— REQUEST —
Reproduce all entries below verbatim. Skip the pictures.

(INFORMATION Opens)

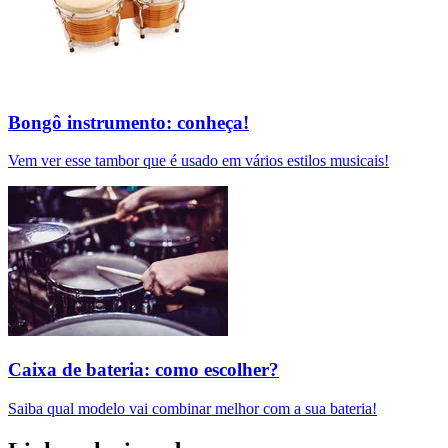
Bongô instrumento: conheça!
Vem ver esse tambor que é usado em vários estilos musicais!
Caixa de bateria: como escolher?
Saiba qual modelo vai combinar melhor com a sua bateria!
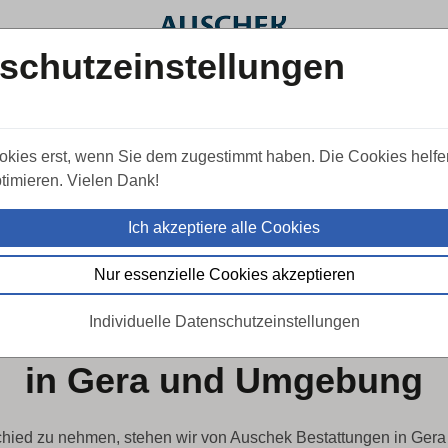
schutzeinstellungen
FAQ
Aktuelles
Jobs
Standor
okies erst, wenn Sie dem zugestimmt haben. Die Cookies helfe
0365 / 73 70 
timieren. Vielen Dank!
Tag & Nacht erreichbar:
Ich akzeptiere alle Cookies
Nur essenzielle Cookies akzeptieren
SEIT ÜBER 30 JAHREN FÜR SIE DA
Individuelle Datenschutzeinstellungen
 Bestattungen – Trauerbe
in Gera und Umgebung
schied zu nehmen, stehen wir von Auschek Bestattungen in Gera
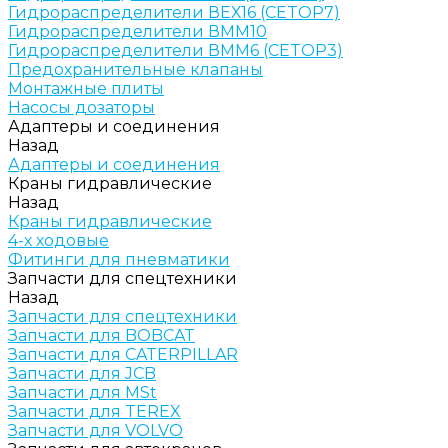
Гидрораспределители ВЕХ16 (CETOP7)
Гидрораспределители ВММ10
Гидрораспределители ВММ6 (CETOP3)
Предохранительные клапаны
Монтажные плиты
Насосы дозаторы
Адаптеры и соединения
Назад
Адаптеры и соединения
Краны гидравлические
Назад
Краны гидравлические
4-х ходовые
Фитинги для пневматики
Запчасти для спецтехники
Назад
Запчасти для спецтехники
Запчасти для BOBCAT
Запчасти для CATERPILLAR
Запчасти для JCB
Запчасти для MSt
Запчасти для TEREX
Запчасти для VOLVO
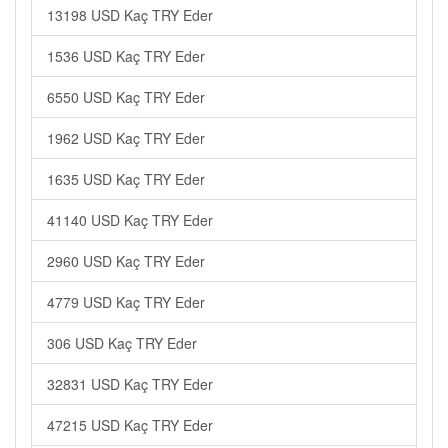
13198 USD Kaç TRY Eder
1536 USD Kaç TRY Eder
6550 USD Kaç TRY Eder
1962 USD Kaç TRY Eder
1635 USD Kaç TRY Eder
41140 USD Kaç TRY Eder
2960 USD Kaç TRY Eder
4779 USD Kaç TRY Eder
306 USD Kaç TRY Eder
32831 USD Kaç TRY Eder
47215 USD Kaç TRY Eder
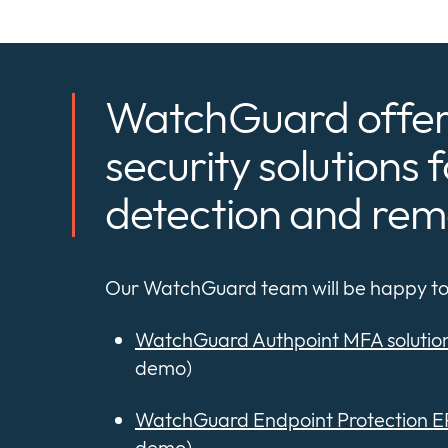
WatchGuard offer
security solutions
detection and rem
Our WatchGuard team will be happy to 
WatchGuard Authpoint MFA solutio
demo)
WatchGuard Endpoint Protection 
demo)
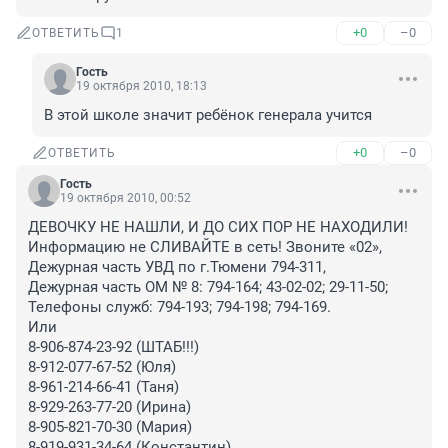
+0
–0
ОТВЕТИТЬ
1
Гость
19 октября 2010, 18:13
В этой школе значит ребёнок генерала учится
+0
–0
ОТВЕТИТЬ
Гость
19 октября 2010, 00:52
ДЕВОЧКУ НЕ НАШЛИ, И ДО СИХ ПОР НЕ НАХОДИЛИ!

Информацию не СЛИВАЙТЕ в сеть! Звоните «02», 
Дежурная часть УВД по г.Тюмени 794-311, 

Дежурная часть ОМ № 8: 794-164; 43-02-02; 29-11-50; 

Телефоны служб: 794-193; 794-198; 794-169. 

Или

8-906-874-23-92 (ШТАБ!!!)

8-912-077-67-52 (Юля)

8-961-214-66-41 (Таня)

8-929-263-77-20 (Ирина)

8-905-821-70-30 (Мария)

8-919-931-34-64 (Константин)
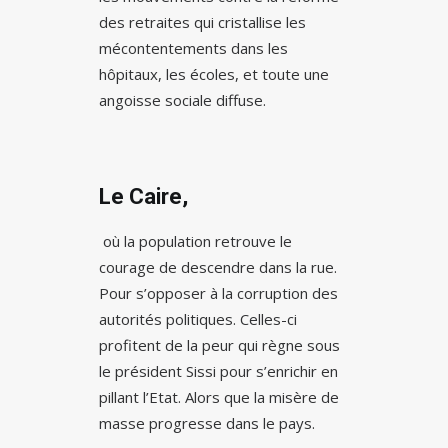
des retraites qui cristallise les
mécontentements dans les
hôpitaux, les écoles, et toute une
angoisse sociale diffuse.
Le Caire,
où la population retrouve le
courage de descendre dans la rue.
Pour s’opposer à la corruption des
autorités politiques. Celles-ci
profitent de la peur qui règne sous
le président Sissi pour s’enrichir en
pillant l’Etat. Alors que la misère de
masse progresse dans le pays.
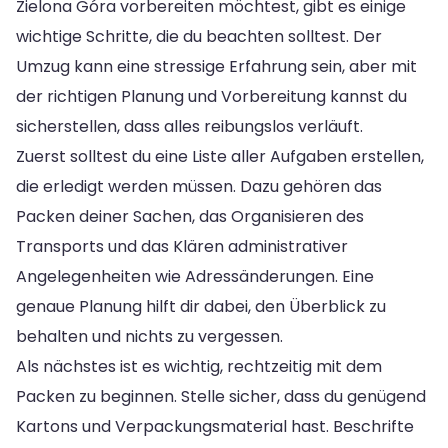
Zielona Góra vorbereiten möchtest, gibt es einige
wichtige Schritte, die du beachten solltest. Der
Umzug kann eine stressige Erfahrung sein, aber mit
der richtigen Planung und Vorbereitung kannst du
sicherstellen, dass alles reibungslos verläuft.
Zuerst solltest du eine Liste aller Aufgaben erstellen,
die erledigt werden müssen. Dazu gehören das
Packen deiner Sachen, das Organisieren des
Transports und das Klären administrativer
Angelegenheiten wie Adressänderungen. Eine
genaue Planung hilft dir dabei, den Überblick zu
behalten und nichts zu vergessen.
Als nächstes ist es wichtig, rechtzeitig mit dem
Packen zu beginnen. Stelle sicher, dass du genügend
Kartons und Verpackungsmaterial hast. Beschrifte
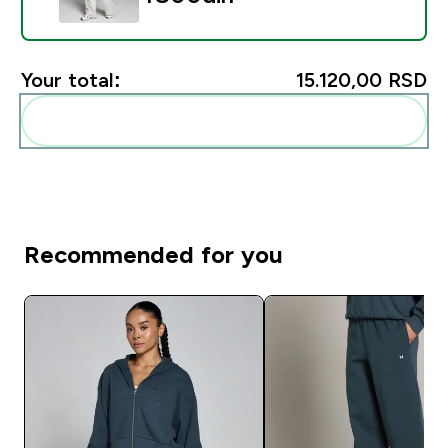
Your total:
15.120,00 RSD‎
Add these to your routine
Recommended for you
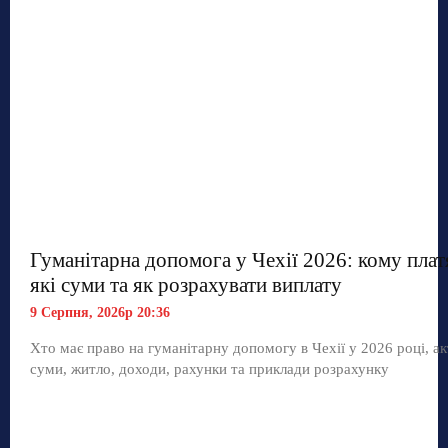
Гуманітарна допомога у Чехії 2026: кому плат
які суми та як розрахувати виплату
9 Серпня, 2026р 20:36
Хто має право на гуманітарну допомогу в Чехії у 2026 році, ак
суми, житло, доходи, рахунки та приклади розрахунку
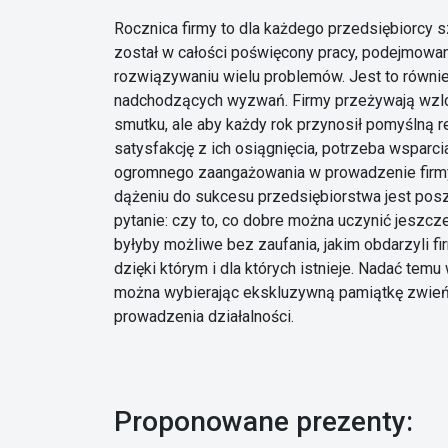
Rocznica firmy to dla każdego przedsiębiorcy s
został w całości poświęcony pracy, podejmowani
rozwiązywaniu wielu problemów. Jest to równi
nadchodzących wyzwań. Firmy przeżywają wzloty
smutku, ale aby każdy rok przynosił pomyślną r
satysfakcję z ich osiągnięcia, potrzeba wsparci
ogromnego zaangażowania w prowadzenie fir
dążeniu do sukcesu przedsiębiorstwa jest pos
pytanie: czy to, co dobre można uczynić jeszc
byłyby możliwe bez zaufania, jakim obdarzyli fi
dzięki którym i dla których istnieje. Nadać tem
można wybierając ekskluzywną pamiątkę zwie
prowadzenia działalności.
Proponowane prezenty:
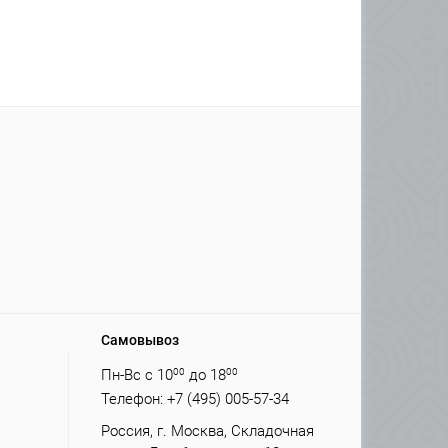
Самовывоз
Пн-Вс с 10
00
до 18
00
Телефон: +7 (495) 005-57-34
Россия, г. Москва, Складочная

(INFORMATION Closes)

— TASK OUTPUT —
Bongô instrumento: conheça!
Vem ver esse tambor que é usado em vários estilos musicais!
Caixa de bateria: como escolher?
Saiba qual modelo vai combinar melhor com a sua bateria!
schutzeinstellungen
FAQ
Aktuelles
Jobs
Standor
okies erst, wenn Sie dem zugestimmt haben. Die Cookies helfe
0365 / 73 70 
timieren. Vielen Dank!
Tag & Nacht erreichbar:
Ich akzeptiere alle Cookies
Nur essenzielle Cookies akzeptieren
SEIT ÜBER 30 JAHREN FÜR SIE DA
Individuelle Datenschutzeinstellungen
 Bestattungen – Trauerbe
in Gera und Umgebung
schied zu nehmen, stehen wir von Auschek Bestattungen in Gera
Гидрораспределители ВЕХ16 (CETOP7)
Гидрораспределители ВММ10
Гидрораспределители ВММ6 (CETOP3)
Предохранительные клапаны
Монтажные плиты
Насосы дозаторы
Адаптеры и соединения
Назад
Адаптеры и соединения
Краны гидравлические
Назад
Краны гидравлические
4-х ходовые
Фитинги для пневматики
Запчасти для спецтехники
Назад
Запчасти для спецтехники
Запчасти для BOBCAT
Запчасти для CATERPILLAR
Запчасти для JCB
Запчасти для MSt
Запчасти для TEREX
Запчасти для VOLVO
13198 USD Kaç TRY Eder
1536 USD Kaç TRY Eder
6550 USD Kaç TRY Eder
1962 USD Kaç TRY Eder
1635 USD Kaç TRY Eder
41140 USD Kaç TRY Eder
2960 USD Kaç TRY Eder
4779 USD Kaç TRY Eder
306 USD Kaç TRY Eder
32831 USD Kaç TRY Eder
47215 USD Kaç TRY Eder
WatchGuard offer
security solutions
detection and rem
Our WatchGuard team will be happy to 
WatchGuard Authpoint MFA solutio
demo)
WatchGuard Endpoint Protection 
demo)
+0
–0
ОТВЕТИТЬ
1
Гость
19 октября 2010, 18:13
В этой школе значит ребёнок генерала учится
+0
–0
ОТВЕТИТЬ
Гость
19 октября 2010, 00:52
ДЕВОЧКУ НЕ НАШЛИ, И ДО СИХ ПОР НЕ НАХОДИЛИ!

Информацию не СЛИВАЙТЕ в сеть! Звоните «02», 
Дежурная часть УВД по г.Тюмени 794-311, 

Дежурная часть ОМ № 8: 794-164; 43-02-02; 29-11-50; 

Телефоны служб: 794-193; 794-198; 794-169. 

Или

8-906-874-23-92 (ШТАБ!!!)

8-912-077-67-52 (Юля)

8-961-214-66-41 (Таня)

8-929-263-77-20 (Ирина)

8-905-821-70-30 (Мария)

8-919-931-34-64 (Константин)
des retraites qui cristallise les
mécontentements dans les
hôpitaux, les écoles, et toute une
angoisse sociale diffuse.
Le Caire,
où la population retrouve le
courage de descendre dans la rue.
Pour s’opposer à la corruption des
autorités politiques. Celles-ci
profitent de la peur qui règne sous
le président Sissi pour s’enrichir en
pillant l’Etat. Alors que la misère de
masse progresse dans le pays.
Zielona Góra vorbereiten möchtest, gibt es einige
wichtige Schritte, die du beachten solltest. Der
Umzug kann eine stressige Erfahrung sein, aber mit
der richtigen Planung und Vorbereitung kannst du
sicherstellen, dass alles reibungslos verläuft.
Zuerst solltest du eine Liste aller Aufgaben erstellen,
die erledigt werden müssen. Dazu gehören das
Packen deiner Sachen, das Organisieren des
Transports und das Klären administrativer
Angelegenheiten wie Adressänderungen. Eine
genaue Planung hilft dir dabei, den Überblick zu
behalten und nichts zu vergessen.
Als nächstes ist es wichtig, rechtzeitig mit dem
Packen zu beginnen. Stelle sicher, dass du genügend
Kartons und Verpackungsmaterial hast. Beschrifte
Your total:
15.120,00 RSD‎
Add these to your routine
Recommended for you
Гуманітарна допомога у Чехії 2026: кому плат
які суми та як розрахувати виплату
9 Серпня, 2026р 20:36
Хто має право на гуманітарну допомогу в Чехії у 2026 році, ак
суми, житло, доходи, рахунки та приклади розрахунку
Rocznica firmy to dla każdego przedsiębiorcy s
został w całości poświęcony pracy, podejmowani
rozwiązywaniu wielu problemów. Jest to równi
nadchodzących wyzwań. Firmy przeżywają wzloty
smutku, ale aby każdy rok przynosił pomyślną r
satysfakcję z ich osiągnięcia, potrzeba wsparci
ogromnego zaangażowania w prowadzenie fir
dążeniu do sukcesu przedsiębiorstwa jest pos
pytanie: czy to, co dobre można uczynić jeszc
byłyby możliwe bez zaufania, jakim obdarzyli fi
dzięki którym i dla których istnieje. Nadać tem
można wybierając ekskluzywną pamiątkę zwie
prowadzenia działalności.
Proponowane prezenty:
Самовывоз
Пн-Вс с 10
00
до 18
00
Телефон: +7 (495) 005-57-34
Россия, г. Москва, Складочная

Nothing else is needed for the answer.